Pour faire ce chemin, nous pouvons compter sur celui qui, désormais à la droite du Père, est « établi - comme le dit saint Paul - au-dessus de toutes les puissances et de tous les êtres qui nous dominent », celui à qui - saint Matthieu - « tout pouvoir a été donné au ciel et sur la terre ». Cet être si puissant, apparemment si inaccessible, voire mythique, est en réalité celui qu’il nous a été donné de rencontrer tout au long des évangiles : ce Jésus proche des pauvres et des petits, qui guérit, qui aime et qui, parfois, pleure ; celui qui nous promet d’être « avec nous tous les jours jusqu’à la fin du monde ». Oui, celui qui s’est abaissé pour pouvoir nous rencontrer, qui s’est humilié pour pouvoir nous sauver, est rempli de puissance et de gloire pour pouvoir, encore et toujours, nous rencontrer, nous sauver, en intercédant pour nous et en nous donnant son Esprit.
L’Ascension du Seigneur, c’est encore l’espérance de son retour : « il reviendra de la même manière que vous l’avez vu s’en aller». Un retour non pas à appréhender comme une terrible catastrophe ou encore comme un jugement impitoyable, mais comme la victoire définitive du bien sur le mal, comme l’achèvement, l’Ascension de notre humanité dans la divinité.
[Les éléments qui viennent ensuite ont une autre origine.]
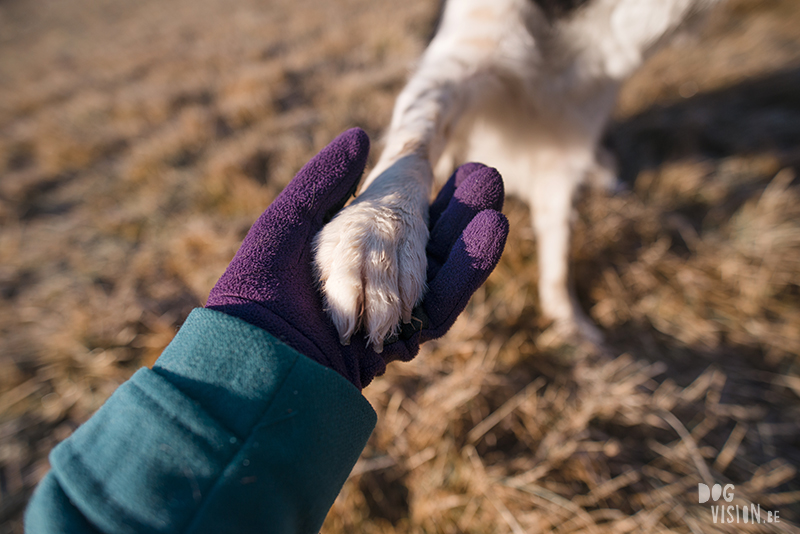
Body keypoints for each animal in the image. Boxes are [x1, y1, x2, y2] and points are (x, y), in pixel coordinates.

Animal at [312, 0, 720, 352]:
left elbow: (559, 244)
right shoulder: (463, 52)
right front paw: (379, 236)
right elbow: (418, 133)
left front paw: (568, 320)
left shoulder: (573, 134)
A quelques jours de la Pentecôte, dans le désir d’accueillir l’Esprit, réentendons ces paroles de Jésus : « Allez donc ! De toutes les nations faites des disciples » Dans la lumière du mystère de l’Ascension, forts de la présence à nos côtés du Seigneur de toute chose, nous qui sommes son corps et qui sommes donc revêtus et investis de sa force, nous sommes invités à rejoindre nos frères pour leur communiquer notre espérance, pour renverser le mal, pour élever notre monde à la hauteur de son appel.